Polydamas 06/06/2008 23:37


Excuse moi, ce n'est pas en allant ENCORE plus loin dans la destructuration, dans le démolissement des institutions que l'on arrangera les choses. Il serait temps de voir que l'être humain a un
besoin structurel de stabilité qu'il n'est pas malsain de lui apporter et de fixer quelque peu.

Et oui, je trouve son commentaire de la société intéressant en ce qu'il est loin d'être habituel dans la bouche de la gauche....


blih 06/06/2008 15:31

Renseignez-vous :"Non, quand elle dénonce les peines sans cesse plus lourdes infligées
aux violeurs, elle ne les défend pas. Seulement, elle s’interroge:
«Comment une société qui se dit libérée renforce sans cesse les
interdits et considère que les crimes majeurs sont des crimes sexuels?"l'article complet  : http://tinyurl.com/6ruk4dPas une féministe sérieuse ne revendique la guerre des sexes. Et il ne faudrait pas croire les luttes antisexistes motivées par le ressentiment. Mais il est toujours plus facile de discréditer d'emblée et de faire des procès d'intentions. Sans compter que le discours féministe n'est absolument pas homogène.

Polydamas 06/06/2008 16:44


Pas une féministe sérieuse ne revendique la guerre des sexes ? Et bien, pour les spécimens que jai pu voir sur le net, c'est pas encore ça. Le nombre de fois où on m'a jeté à la gueule, "tu es un
mec, tu ne peux pas juger/commenter", est assez hallucinant.

Pour le reste, Iacub fait un constat que je partage, elle estime que cela ne va pas encore assez loin, mais elle est d'accord sur le processus. Cest tout ce qui m'interesse, capice ? Peu importe
qu'elle veuille encore aggraver les choses. D'autant qu'il faut tout de même avoir un grain pour estimer que les violeurs sont trop sanctionnés, et être pour les partouzes pendant sa minorité.



blih 06/06/2008 13:36

Visiblement vous ne comprenez toujours pas.A moins que les milieux conservateurs déplorent que le sexe soit vu (avec toutes les indidences que ça a en matière pénale) comme une menace pour notre santé mentale...Concernant le premier paragraphe, la critique de la juridicisation à outrance des conflit interpersonnels n'est pas l'apanage des réacs. Et je serais surpris d'apprendre que les conservateurs voient d'un mauvais oeil la plus forte pénalisatation des crimes et délits sexuels. Ce que Iacub encore une fois déplore.Concernant le dernier paragraphe, je serais curieux de l'entendre préciser sa pensée parce que si par féministes traditionnelles elle parle des héritières de Beauvoir, elle a tout faux...
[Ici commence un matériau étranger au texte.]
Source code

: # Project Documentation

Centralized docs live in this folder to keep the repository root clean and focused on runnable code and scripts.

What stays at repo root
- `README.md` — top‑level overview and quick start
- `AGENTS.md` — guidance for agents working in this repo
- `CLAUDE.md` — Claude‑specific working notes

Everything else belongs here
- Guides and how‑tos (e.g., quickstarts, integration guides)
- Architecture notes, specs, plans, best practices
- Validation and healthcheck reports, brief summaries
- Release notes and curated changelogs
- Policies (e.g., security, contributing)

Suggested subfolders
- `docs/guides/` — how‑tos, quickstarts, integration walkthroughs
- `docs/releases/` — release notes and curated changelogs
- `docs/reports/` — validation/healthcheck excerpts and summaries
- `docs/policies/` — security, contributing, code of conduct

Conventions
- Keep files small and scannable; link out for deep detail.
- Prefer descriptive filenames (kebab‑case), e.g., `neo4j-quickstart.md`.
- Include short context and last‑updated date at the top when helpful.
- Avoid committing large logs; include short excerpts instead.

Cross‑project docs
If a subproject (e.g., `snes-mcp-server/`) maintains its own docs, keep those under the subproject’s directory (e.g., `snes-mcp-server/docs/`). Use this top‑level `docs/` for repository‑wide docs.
Polydamas 06/06/2008 14:56


Mais je me fous de ce que déplore ou ne déplore pas Iacub, je remarque juste qu'elle fait le même constat que les réacs, un constat sur les contraintes imposées et sur la destructuration des
familles par l'Etat sous couvers de cette nouvelle morale.
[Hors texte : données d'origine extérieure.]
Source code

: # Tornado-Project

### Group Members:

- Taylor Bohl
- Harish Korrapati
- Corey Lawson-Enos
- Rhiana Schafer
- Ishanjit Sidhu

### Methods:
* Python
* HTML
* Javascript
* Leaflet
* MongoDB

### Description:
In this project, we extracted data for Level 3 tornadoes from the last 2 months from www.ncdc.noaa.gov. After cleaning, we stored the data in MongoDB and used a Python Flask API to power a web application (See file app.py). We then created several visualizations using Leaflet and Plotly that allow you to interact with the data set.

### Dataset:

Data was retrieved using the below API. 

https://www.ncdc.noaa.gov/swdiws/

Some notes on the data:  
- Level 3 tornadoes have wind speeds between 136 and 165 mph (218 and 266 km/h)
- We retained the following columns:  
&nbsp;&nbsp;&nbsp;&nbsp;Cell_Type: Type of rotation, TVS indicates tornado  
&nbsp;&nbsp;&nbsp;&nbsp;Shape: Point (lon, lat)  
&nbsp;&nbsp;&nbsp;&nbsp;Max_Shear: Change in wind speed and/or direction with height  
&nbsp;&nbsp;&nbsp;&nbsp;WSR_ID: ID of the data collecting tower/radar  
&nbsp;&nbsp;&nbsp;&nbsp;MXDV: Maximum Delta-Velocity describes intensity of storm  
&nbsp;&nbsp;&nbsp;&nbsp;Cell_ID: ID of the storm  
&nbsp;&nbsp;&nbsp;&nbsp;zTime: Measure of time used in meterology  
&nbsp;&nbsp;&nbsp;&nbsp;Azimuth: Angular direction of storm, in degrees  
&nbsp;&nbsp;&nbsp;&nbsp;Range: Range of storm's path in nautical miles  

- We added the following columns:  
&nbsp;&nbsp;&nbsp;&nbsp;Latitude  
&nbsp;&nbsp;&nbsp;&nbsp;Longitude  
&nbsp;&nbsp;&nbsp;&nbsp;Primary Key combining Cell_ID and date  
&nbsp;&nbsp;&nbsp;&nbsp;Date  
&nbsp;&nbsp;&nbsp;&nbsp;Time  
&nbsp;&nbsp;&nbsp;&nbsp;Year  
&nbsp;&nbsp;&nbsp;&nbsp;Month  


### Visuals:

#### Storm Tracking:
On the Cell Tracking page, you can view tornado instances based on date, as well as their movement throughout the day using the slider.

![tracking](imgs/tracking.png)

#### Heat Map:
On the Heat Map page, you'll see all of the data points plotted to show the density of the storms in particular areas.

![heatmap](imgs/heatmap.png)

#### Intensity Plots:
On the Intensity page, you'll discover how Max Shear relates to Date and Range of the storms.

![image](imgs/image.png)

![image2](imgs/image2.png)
Quant à l'Etat qui serait plus sévère sur les crimes sexuels, je ne saisis pas trop où vous avez pu voir ça. Toutes les structures ont été abattues les unes après les autres par l'Etat, qui
s'apercevrait maintenant des conneries qu'il a faites ? Je ne l'ai pas constaté...
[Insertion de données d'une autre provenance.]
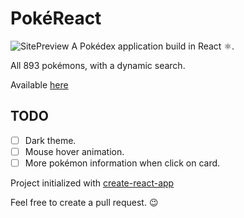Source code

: # PokéReact

![SitePreview](https://i.imgur.com/jX5SUuE.png)
A Pokédex application build in React ⚛️.

All 893 pokémons, with a dynamic search.

Available [here](https://pokereact-eight.vercel.app/)

## TODO

- [ ] Dark theme.
- [ ] Mouse hover animation.
- [ ] More pokémon information when click on card.

Project initialized with [create-react-app](https://github.com/facebook/create-react-app)

Feel free to create a pull request. 😉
Sur les féministes, on sent pourtant bien le ressentiment de quelques unes, du style, maintenant que vous nous avez soumis pendant 3 millènaires, à votre tour d'en prendre plein la tête. Il y a une
volonté de vengeance envers les mecs qu'elles camouflent difficilement.


Chartreu 06/06/2008 12:04

"On met souvent en avant le fait que ces nouvelles lois ont permis aux femmes ne pas être enceintes lorsqu’elles ne le souhaitent pas. "Enchanté d'apprendre l'existence de la contraception législative.Je croyais qu'il y  fallait surtout de la chimie, mais je vois qu'on a fait des progrès depuis lors.